» Условие задания:
Кто в тексте о Лермонтове назван противовесом байроническому бунтарству?

==== Фрагмент для чтения

Где кончается мрачная пустыня эгоизма и начинается движение в сторону человечности и целомудренной простоты? Противовесом байроническому бунтарству у Лермонтова выступает простосердечный Максим Максимыч, намечая перспективу выхода за пределы бесплодного байронизма.
Что такое байронизм? Как мрачно-горделивая поэзия знаменитого английского романтика повлияла на Лермонтова? От чего и к чему так страстно стремился юный монастырский беглец-мцыри? Почему старшеклассницам так симпатичен жестокий похититель красавицы Бэлы? Где расходятся и сходятся пути Лермонтова и Пушкина? Где и как создатель Печорина и Мцыри прорывается из мрачной пустыни одиночества, тоски и сарказма к свету христианского мироощущения? Эти и другие вопросы стали предметом обсуждения на состоявшемся 28 сентября втором заседании Литературного клуба.

========
==== Сохранённые записи

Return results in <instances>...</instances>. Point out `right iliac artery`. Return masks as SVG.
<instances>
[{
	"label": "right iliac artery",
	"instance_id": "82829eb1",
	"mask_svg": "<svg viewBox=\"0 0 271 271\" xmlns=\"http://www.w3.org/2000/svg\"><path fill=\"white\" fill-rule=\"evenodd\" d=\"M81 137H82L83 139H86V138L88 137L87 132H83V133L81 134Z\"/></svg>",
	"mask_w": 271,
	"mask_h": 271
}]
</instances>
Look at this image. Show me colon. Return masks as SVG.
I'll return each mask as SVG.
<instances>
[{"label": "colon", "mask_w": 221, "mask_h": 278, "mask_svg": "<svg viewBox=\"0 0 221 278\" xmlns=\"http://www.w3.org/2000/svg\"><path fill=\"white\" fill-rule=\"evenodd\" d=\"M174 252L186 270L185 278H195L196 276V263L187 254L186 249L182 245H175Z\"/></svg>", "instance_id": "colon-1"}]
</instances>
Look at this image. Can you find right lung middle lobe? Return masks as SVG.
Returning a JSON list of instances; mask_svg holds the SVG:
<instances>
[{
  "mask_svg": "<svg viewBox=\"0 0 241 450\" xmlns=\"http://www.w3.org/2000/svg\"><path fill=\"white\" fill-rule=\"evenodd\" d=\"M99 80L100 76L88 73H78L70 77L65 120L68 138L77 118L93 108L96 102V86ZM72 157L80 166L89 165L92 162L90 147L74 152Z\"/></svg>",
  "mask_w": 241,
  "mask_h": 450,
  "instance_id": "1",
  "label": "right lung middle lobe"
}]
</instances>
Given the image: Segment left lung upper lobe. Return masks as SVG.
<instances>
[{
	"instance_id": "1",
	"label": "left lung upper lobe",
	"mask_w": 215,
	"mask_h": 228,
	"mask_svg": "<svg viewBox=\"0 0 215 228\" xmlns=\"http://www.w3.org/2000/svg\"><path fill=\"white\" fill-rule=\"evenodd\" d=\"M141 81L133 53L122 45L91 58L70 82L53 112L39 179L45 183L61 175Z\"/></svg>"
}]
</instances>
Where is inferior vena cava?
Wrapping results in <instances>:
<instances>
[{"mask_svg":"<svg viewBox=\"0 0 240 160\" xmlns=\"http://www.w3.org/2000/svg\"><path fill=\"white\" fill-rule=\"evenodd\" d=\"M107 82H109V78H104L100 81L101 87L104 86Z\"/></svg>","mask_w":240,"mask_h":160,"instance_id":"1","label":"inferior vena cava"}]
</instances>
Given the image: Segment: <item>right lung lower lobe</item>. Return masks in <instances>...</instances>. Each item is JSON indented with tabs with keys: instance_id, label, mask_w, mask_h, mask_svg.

========

» Ответ к упражнению:
Простосердечный Максим Максимыч.